The Mbazi Water Supply System in Rwanda brings clean water to more than 30,000 people. It reaches 58 villages, connects six schools, one health centre, and three public offices, helping reduce waterborne diseases and improve hygiene. But it effects span deeper, giving families back precious time once spent walking long distances for water. This allows for investment in maternal health, early nutrition interventions, access to education and much more.
This is how human capital is built and nourished. Yet child-focused programming remains persistently underfunded.
What must happen next?
The implications for current financing debates, including IDA21 implementation and evolving approaches to fragility, conflict and violence, are immediate:
- First, early childhood must be further prioritised within development financing frameworks.
- Second, investments must be designed to integrate across sectors, reflecting the realities of children’s lives.
- Third, fiscal constraints must not systematically deprioritise children. Where debt limits spending, concessional financing and innovative approaches should protect essential services for children.
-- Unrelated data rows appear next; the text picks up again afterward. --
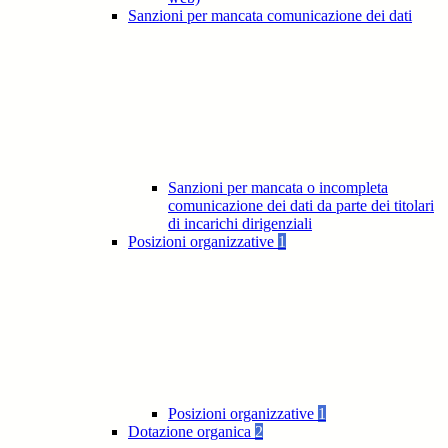
Sanzioni per mancata comunicazione dei dati
Sanzioni per mancata o incompleta
comunicazione dei dati da parte dei titolari
di incarichi dirigenziali
Posizioni organizzative
1
Posizioni organizzative
1
Dotazione organica
2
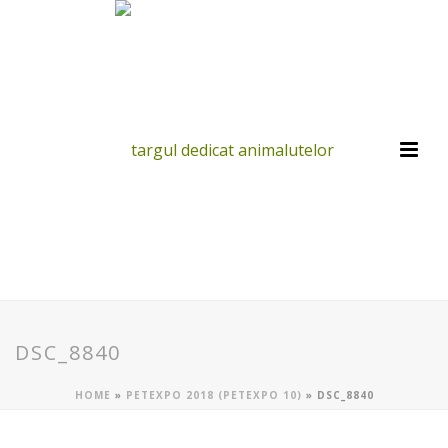
DSC_8840
HOME
»
PETEXPO 2018 (PETEXPO 10)
»
DSC_8840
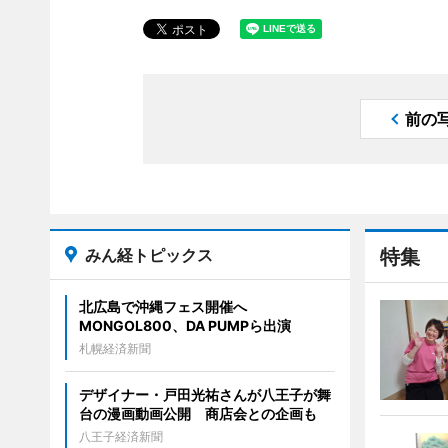
前の
みん経トピックス
特集
北広島で沖縄フェス開催へ
MONGOL800、DA PUMPら出演
札幌経済新聞
デザイナー・戸田光祐さんが八王子が舞
台の漫画動画公開 商店会との企画も
八王子経済新聞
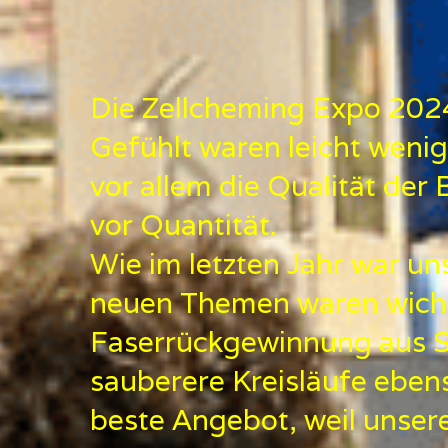
Die Zellcheming Expo 2024
Gefühlt waren leicht weni
vor allem die Qualität de
vor Quantität.
Wie im letzten Jahr war un
neuen Themen waren wicht
Faserrückgewinnung aus Spu
sauberere Kreisläufe eben
beste Angebot, weil unsere 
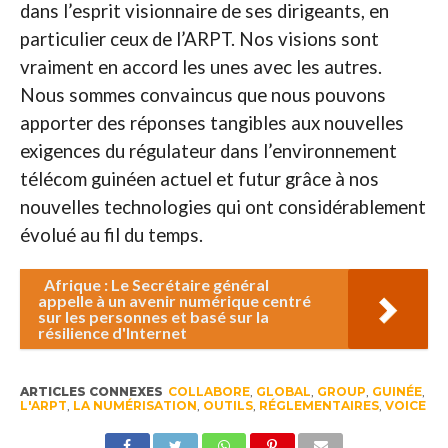
dans l’esprit visionnaire de ses dirigeants, en
particulier ceux de l’ARPT. Nos visions sont
vraiment en accord les unes avec les autres.
Nous sommes convaincus que nous pouvons
apporter des réponses tangibles aux nouvelles
exigences du régulateur dans l’environnement
télécom guinéen actuel et futur grâce à nos
nouvelles technologies qui ont considérablement
évolué au fil du temps.
Afrique : Le Secrétaire général
appelle à un avenir numérique centré
sur les personnes et basé sur la
résilience d'Internet
ARTICLES CONNEXES
COLLABORE
,
GLOBAL
,
GROUP
,
GUINÉE
,
L'ARPT
,
LA NUMÉRISATION
,
OUTILS
,
RÉGLEMENTAIRES
,
VOICE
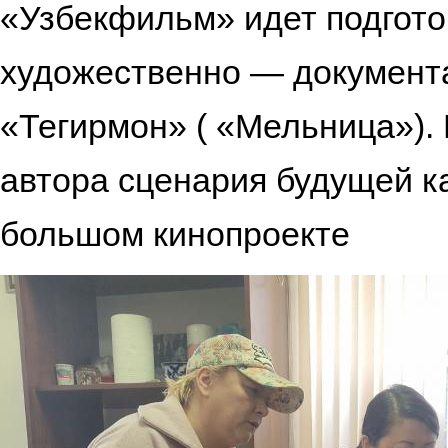
«Узбекфильм» идет подгото
художественно — документ
«Тегирмон» ( «Мельница»).
автора сценария будущей к
большом кинопроекте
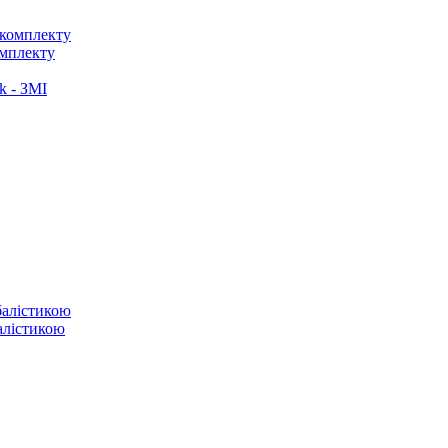
омплекту
k - ЗМІ
балістикою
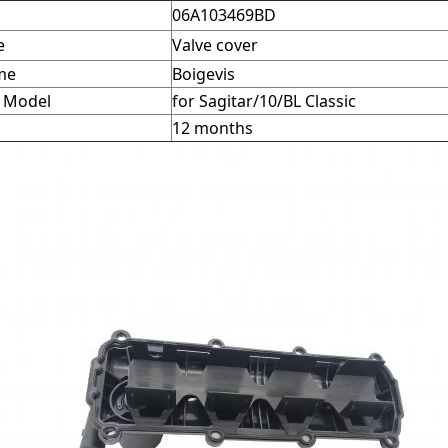
06A103469BD
e
Valve cover
me
Boigevis
e Model
for Sagitar/10/BL Classic
12 months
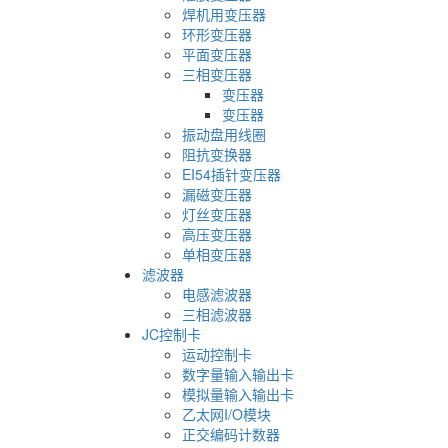
焊机用变压器
环形变压器
平面变压器
三相变压器
变压器
变压器
振动盘用线圈
阻抗变换器
EI54插针变压器
漏磁变压器
灯丝变压器
高压变压器
单相变压器
滤波器
电感滤波器
三相滤波器
JC控制卡
运动控制卡
数字量输入输出卡
模拟量输入输出卡
乙太网I/O模块
正交编码计数器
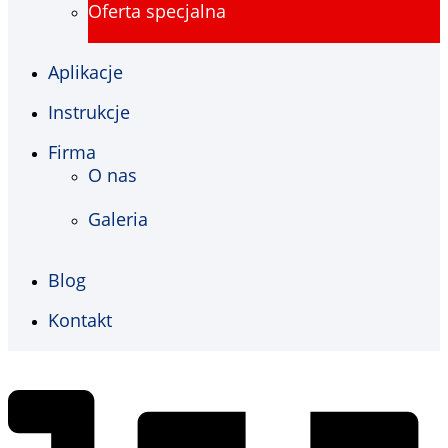
Oferta specjalna
Aplikacje
Instrukcje
Firma
O nas
Galeria
Blog
Kontakt
€
0,00
0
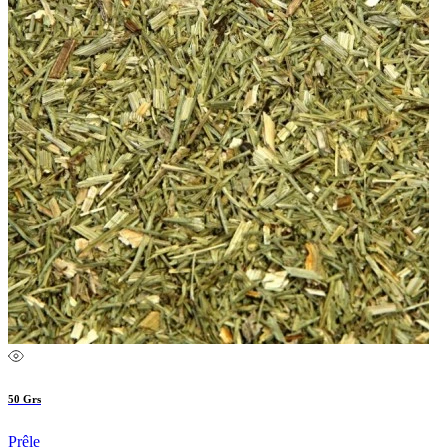
50 Grs
Prêle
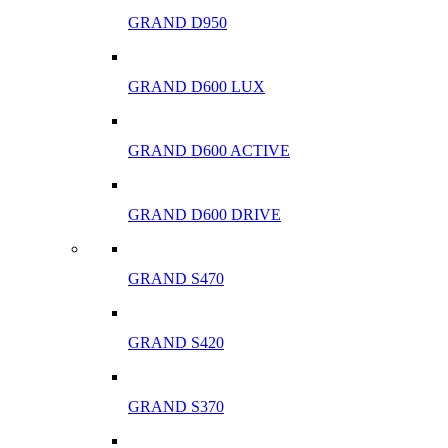
GRAND D950
GRAND D600 LUX
GRAND D600 ACTIVE
GRAND D600 DRIVE
GRAND S470
GRAND S420
GRAND S370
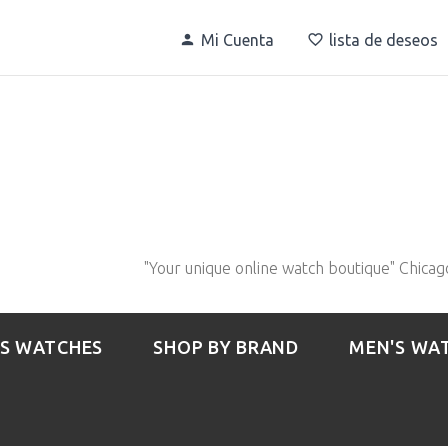
Mi Cuenta
lista de deseos
"Your unique online watch boutique" Chicag
S WATCHES
SHOP BY BRAND
MEN'S WA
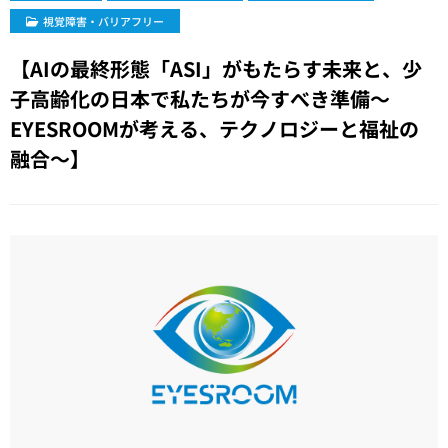
視覚障害・バリアフリー
【AIの最終形態「ASI」がもたらす未来と、少
子高齢化の日本で私たちが今すべき準備〜
EYESROOMが考える、テクノロジーと福祉の
融合〜】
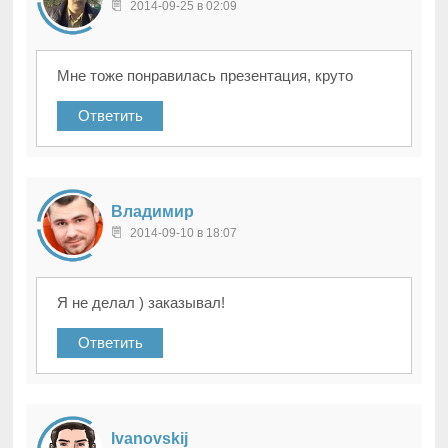
2014-09-25 в 02:09
Мне тоже понравилась презентация, круто
Ответить
Владимир
2014-09-10 в 18:07
Я не делал ) заказывал!
Ответить
Ivanovskij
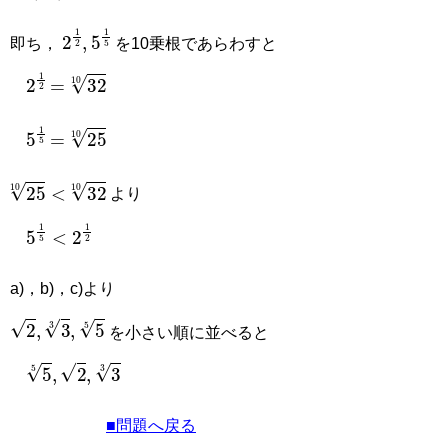
2
1
2
,
5
1
5
即ち，
を10乗根であらわすと
=
32
10
2
1
2
=
25
10
5
1
5
25
10
<
32
10
より
5
1
5
<
2
1
2
a)，b)，c)より
2
,
3
3
,
5
5
を小さい順に並べると
5
5
,
2
,
3
3
■問題へ戻る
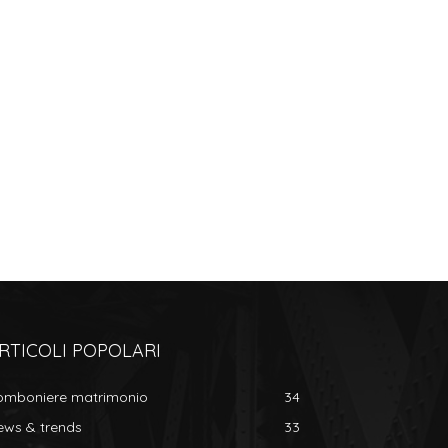
RTICOLI POPOLARI
omboniere matrimonio
34
ews & trends
33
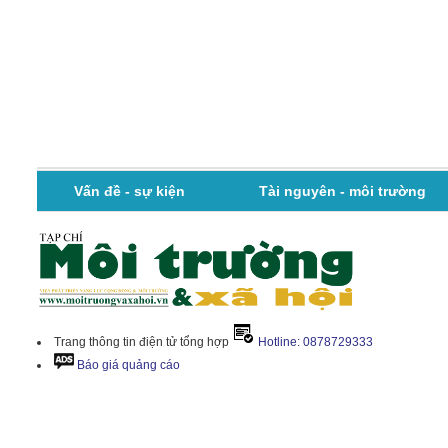
Vấn đề - sự kiện
Tài nguyên - môi trường
Trang thông tin điện tử tổng hợp
Hotline: 0878729333
Báo giá quảng cáo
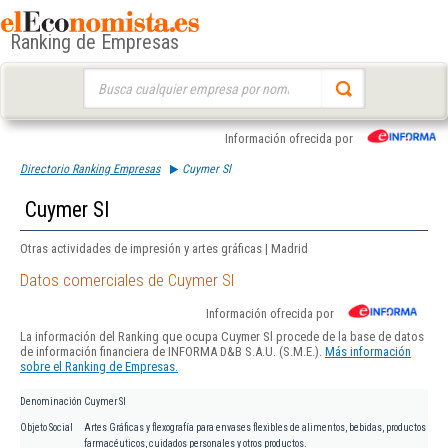
Ranking de Empresas
Buscar:
Información ofrecida por
Directorio Ranking Empresas
Cuymer Sl
Cuymer Sl
Otras actividades de impresión y artes gráficas | Madrid
Datos comerciales de Cuymer Sl
Información ofrecida por
La información del Ranking que ocupa Cuymer Sl procede de la base de datos
de información financiera de INFORMA D&B S.A.U. (S.M.E.).
Más información
sobre el Ranking de Empresas.
Denominación
Cuymer Sl
Objeto Social
Artes Gráficas y flexografía para envases flexibles de alimentos, bebidas, productos
farmacéuticos, cuidados personales y otros productos.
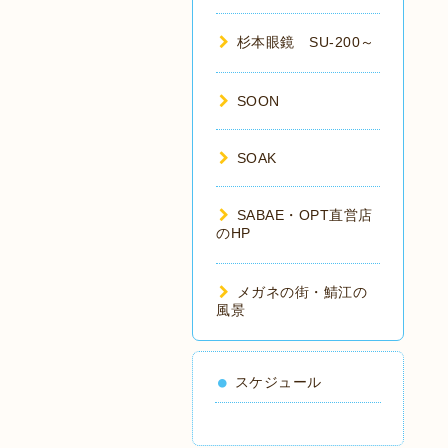
杉本眼鏡 SU-200～
SOON
SOAK
SABAE・OPT直営店
のHP
メガネの街・鯖江の
風景
スケジュール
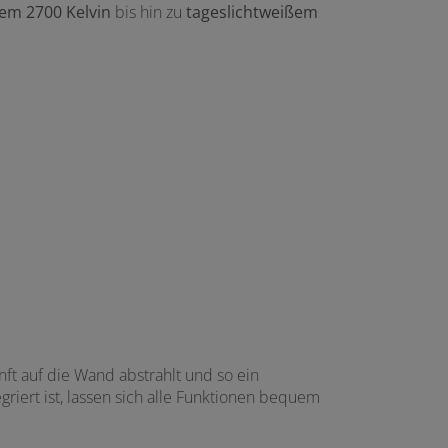
m 2700 Kelvin
bis hin zu
tageslichtweißem
nft auf die Wand abstrahlt und so ein
tegriert ist, lassen sich alle Funktionen bequem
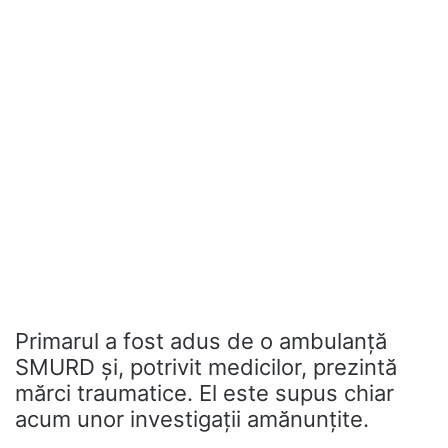
Primarul a fost adus de o ambulanță
SMURD și, potrivit medicilor, prezintă
mărci traumatice. El este supus chiar
acum unor investigații amănunțite.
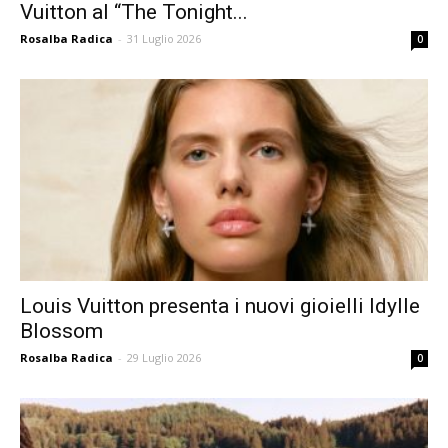
Vuitton al “The Tonight...
Rosalba Radica
-
31 Luglio 2026
0
Louis Vuitton presenta i nuovi gioielli Idylle
Blossom
Rosalba Radica
-
29 Luglio 2026
0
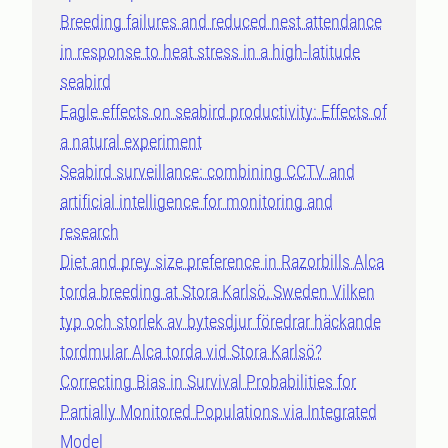
Breeding failures and reduced nest attendance
in response to heat stress in a high-latitude
seabird
Eagle effects on seabird productivity: Effects of
a natural experiment
Seabird surveillance: combining CCTV and
artificial intelligence for monitoring and
research
Diet and prey size preference in Razorbills Alca
torda breeding at Stora Karlsö, Sweden Vilken
typ och storlek av bytesdjur föredrar häckande
tordmular Alca torda vid Stora Karlsö?
Correcting Bias in Survival Probabilities for
Partially Monitored Populations via Integrated
Model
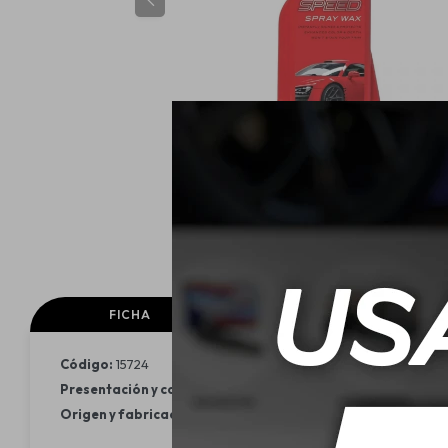
FICHA
FICHA TECNICA
Código:
15724
Presentación y contenido:
Botella pulverizadora 710 mL.
Origen y fabricación:
EEUU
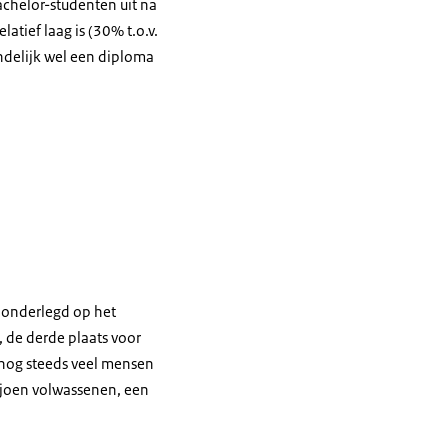
chelor-studenten uit na
atief laag is (30% t.o.v.
ndelijk wel een diploma
n onderlegd op het
 de derde plaats voor
 nog steeds veel mensen
ljoen volwassenen, een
The choice is not between competing priorities. It is between short-term constraint and long-term resilience.
About the author:
Jean Baptiste Kamate, JBK is an international development executive and humanitarian expert overseeing World Vision’s operations in 83 countries. He has led operations across West and East Africa, including Mali, the Democratic Republic of Congo, and Rwanda. He holds a PhD from Regent University in Virginia Beach, USA.